**PROBLEM 1**.
Answer these from the forum thread, one line each:
(a) Which pair does Dracule call an "autumn/woodsy power couple"?
(b) Whom does stiitches wish could be added to Zucker and Stitches?
(c) In FRANS_PLAYER's list, who is paired with Canberra?
**PROBLEM 2**. Please reproduce the forum thread from "He needs to" to "empty space rn)".
**PROBLEM 3**. Shorten the paragraph of the forum thread that begins "Zucker and Stitches !" into one sentence that keeps its main facts.

**SUPPLIED TEXT**.
● ● ● ● ●

Nobody can convince me that these two aren't girlfriends. I'm going to have them live together as soon as I get my hands on that DLC.


----------



## Dracule (Oct 16, 2021)

Teddy and Maple.

My autumn/woodsy power couple. 

	Post automatically merged: Oct 16, 2021



cocoacat said:


> Ribbot and Cephalobot would be fun.
> Freya and Skye
> Lily and Henry
> Maple and Teddy
> ...


AHHH I LITERALLY JUST TYPED TEDDY AND MAPLE AND DIDN’T SEE SOMEONE ELSE HAD THE SAME IDEA.


----------



## stiitches (Oct 16, 2021)

Zucker and Stitches ! Snack Buddies forever ! I do wish I could add Walker, too, tho.


----------



## Bugs (Oct 16, 2021)

Hans and... somebody   I haven't decided who yet.

He needs to move in with his boyfriend. Whoever that is lol


----------



## FRANS_PLAYER (Oct 16, 2021)

heres mine based on my current lineup (excluding one villager since theres an empty space rn)

walt and dobie
antonio and stitches
marshal and canberra
celia and poppy


----------



## Mink777 (Oct 16, 2021)

Walker and Lucky is one I’ll definitely consider doing thanks to a certain theory.


----------



## ReeBear (Oct 16, 2021)

● ● ● ● ●

**LISTING**.
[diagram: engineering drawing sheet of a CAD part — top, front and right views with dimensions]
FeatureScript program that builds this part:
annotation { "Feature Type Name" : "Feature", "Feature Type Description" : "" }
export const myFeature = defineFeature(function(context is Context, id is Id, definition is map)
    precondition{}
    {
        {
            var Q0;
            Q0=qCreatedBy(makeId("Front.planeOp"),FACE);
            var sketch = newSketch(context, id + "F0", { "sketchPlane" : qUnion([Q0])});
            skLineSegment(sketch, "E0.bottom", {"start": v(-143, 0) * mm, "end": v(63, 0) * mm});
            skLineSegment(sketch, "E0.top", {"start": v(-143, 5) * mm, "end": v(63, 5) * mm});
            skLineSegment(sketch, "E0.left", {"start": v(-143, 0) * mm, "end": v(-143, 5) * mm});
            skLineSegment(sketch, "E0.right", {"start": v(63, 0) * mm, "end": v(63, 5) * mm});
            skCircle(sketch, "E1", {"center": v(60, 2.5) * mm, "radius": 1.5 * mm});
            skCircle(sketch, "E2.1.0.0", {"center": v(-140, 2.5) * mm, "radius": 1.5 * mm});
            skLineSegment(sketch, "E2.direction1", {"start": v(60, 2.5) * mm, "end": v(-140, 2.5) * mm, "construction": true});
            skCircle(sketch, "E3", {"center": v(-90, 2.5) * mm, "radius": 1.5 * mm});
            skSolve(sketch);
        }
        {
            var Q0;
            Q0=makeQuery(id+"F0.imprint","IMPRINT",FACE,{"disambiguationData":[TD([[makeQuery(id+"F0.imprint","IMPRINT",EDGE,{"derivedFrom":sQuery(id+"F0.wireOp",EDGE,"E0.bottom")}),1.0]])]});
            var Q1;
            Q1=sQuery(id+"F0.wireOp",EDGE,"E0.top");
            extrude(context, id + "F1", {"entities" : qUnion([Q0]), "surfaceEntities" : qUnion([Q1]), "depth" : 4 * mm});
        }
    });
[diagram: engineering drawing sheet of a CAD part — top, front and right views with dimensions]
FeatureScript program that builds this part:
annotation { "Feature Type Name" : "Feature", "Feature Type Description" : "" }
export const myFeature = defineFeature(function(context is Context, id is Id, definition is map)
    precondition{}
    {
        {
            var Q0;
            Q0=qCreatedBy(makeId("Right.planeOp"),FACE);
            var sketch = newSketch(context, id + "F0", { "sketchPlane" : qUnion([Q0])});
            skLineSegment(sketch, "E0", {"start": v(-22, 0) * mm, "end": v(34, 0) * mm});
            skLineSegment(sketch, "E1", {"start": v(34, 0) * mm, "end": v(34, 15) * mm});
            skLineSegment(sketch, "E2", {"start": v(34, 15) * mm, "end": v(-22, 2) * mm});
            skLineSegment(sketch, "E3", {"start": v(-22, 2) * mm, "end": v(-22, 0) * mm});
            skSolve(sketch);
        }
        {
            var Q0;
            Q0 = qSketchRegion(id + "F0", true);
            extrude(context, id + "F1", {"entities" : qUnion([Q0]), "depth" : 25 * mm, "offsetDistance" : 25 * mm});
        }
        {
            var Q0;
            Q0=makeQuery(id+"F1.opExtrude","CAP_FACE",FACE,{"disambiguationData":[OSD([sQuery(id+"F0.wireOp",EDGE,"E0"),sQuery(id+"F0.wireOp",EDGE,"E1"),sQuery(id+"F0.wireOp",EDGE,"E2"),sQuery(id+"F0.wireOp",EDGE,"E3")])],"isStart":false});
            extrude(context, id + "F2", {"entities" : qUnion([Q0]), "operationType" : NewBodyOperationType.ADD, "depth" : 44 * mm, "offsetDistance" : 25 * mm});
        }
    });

● ● ● ● ●

**CORRECT RESULT 1**.
(a) Teddy and Maple
(b) Walker
(c) Marshal

**CORRECT RESULT 2**.
He needs to move in with his boyfriend. Whoever that is lol


----------



## FRANS_PLAYER (Oct 16, 2021)

heres mine based on my current lineup (excluding one villager since theres an empty space rn)

**CORRECT RESULT 3**. Zucker and Stitches are paired as snack buddies forever, and the poster wishes Walker could be added too.